On Mon, Mar 2, 2015 at 12:16 PM, Ilari Liusvaara <
[email protected]> wrote:

> On Mon, Mar 02, 2015 at 11:28:54AM -0500, Phillip Hallam-Baker wrote:
> > On Mon, Mar 2, 2015 at 9:00 AM, Ilari Liusvaara <
> [email protected]
> > > wrote:
> >
> > >
> > > I would see the point of using UDP (which means increased complexity):
> >
> >
> > No it does not.
> >
> > UDP is a lot simpler than any of the TCP proposals.
> >
> > * Fewer states
> > * Smaller library
> > * Fewer options
>
> - TCP orders the packets
>

Not very important. Most DNS query transactions can be fit into a single
request/response message.

I am proposing to keep the 'single request packet' and only loosen the
'single response packet' to permit up to 16 packets.

If people think that multiple response packets are too much burden on the
client then we could make this part an option even.



> - TCP retransmits
>

Irrelevant, we already do this in DNS over UDP. If you don't get a response
you ask the question again.



> - TCP does error correction.
>

Irrelevant. First of all the error correction is not at all good. It is a
short checksum without any crypto strength behind it.


> - TCP deals with reflection.
>

Again, the weak protections in TCP are irrelevant because we are doing
crypto and we should be looking for strong authentication of requests and
responses.



> Sure, one can do all the above with UDP-based protocols, but that means
> extra code.
>

A lot less code than futzing about with the PKIX stack or the TLS stack.



> DNS requires TCP already (as fallback for when packet limits get busted).


I think that was always a horrid hack and it has never really worked at all
well, has it?

If people were happy doing DNS over TCP then most of the objections raised
against DNSSEC would have gone away.



> > TLS is a big complicated specification and the open source libraries are
> in
> > a woeful state. Take a look at the date the tutorial on the OpenSSL API
> was
> > written.
>
> There is UDP counterpart to TLS called DTLS. It is more complicated than
> TLS (due to above factors).


I don't recommend DTLS because it is designed to provide security for
applications like VOIP where people really are reinventing TCP in UDP.

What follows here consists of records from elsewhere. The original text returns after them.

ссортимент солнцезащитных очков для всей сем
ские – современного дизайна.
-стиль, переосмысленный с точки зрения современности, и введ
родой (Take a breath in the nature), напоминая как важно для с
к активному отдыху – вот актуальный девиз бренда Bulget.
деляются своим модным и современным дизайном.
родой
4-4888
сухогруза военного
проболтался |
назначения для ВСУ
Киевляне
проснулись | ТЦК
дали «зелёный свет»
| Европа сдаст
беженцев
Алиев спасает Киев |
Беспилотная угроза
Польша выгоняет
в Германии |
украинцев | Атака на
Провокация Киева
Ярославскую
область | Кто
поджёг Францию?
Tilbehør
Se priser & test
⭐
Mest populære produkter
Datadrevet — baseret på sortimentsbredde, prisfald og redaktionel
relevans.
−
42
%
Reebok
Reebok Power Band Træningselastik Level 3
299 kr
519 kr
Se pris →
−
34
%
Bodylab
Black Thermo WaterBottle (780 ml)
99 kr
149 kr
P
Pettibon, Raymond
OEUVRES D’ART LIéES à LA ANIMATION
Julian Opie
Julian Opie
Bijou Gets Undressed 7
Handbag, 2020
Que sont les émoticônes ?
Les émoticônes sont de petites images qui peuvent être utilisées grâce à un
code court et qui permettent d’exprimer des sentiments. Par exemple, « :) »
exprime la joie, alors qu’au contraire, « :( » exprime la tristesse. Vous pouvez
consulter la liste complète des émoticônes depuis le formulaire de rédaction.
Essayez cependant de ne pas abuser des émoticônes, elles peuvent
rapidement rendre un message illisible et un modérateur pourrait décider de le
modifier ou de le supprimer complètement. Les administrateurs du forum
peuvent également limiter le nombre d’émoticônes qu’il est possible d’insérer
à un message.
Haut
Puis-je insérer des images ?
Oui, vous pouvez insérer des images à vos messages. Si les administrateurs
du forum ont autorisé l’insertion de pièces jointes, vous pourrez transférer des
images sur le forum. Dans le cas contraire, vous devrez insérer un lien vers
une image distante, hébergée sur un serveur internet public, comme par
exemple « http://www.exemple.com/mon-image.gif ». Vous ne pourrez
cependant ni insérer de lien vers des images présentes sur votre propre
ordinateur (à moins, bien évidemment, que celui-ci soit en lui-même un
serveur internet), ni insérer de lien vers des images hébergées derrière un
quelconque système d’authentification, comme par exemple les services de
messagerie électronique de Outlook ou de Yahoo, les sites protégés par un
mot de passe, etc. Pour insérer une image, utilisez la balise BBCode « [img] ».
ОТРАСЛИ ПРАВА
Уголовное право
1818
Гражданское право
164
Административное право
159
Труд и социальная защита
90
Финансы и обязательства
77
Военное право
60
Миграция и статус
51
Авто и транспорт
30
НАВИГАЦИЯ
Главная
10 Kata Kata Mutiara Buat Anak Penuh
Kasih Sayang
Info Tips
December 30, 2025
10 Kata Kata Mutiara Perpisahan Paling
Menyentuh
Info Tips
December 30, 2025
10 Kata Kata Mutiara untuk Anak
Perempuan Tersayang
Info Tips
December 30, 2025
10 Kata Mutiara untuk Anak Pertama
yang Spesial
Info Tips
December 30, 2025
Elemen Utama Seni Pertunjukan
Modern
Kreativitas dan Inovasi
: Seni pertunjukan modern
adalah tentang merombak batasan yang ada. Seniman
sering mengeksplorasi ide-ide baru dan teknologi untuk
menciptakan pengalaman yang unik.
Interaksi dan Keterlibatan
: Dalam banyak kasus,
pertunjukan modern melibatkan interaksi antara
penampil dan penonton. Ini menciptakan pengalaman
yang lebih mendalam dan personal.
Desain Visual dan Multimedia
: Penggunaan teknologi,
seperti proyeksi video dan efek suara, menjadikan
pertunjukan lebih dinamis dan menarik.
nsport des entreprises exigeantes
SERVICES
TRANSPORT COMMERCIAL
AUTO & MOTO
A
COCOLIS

> The expeditious approach to setting up a client-service binding is to
> > leverage TLS. But that is separate from the DNS session transport
> question
> > and something that can be revisited later.
>
> I think (D)TLS is too complicated for stub<->recursive protocol (even if
> profiled down).
>

Agree.

That is not what I am proposing.



> Also, can't deal with fast session startup until TLS 1.3 (which is still
> quite complex and doesn't look even near finished, let alone DTLS 1.3).
> Plus the scope of present challenge looks much smaller than TLS (e.g. no
> client authentication, server recon is feasible, etc...).
>

TLS is a big, complicated stack. I want to limit exposure to it as much as
possible. Just leverage it during a one time device binding operation and
then not use it again



> Of course, designing a new crypto protocol is pretty scary prospect
> (I have seen one that has even simpler scope and looks totally messed
> up).
>

If people don't think we can do crypto protocols then we should shut down
DPRIV now. We are doing a new crypto protocol whatever we do. The question
is how we put the parts together.

The hard parts are key management and exchange and we don't need to
reinvent that. Just reuse TLS for that part.

The only parts we would be doing new are to write a new framing scheme
which is a very well understood problem at this stage and optionally write
a perfect forward secrecy option.

On the PFS thing, the TLS exchange is botched anyway. adding in a PFS key
should not downgrade security. Which is what happens if you use a WF 128
ephemeral after a WF256 master exchange.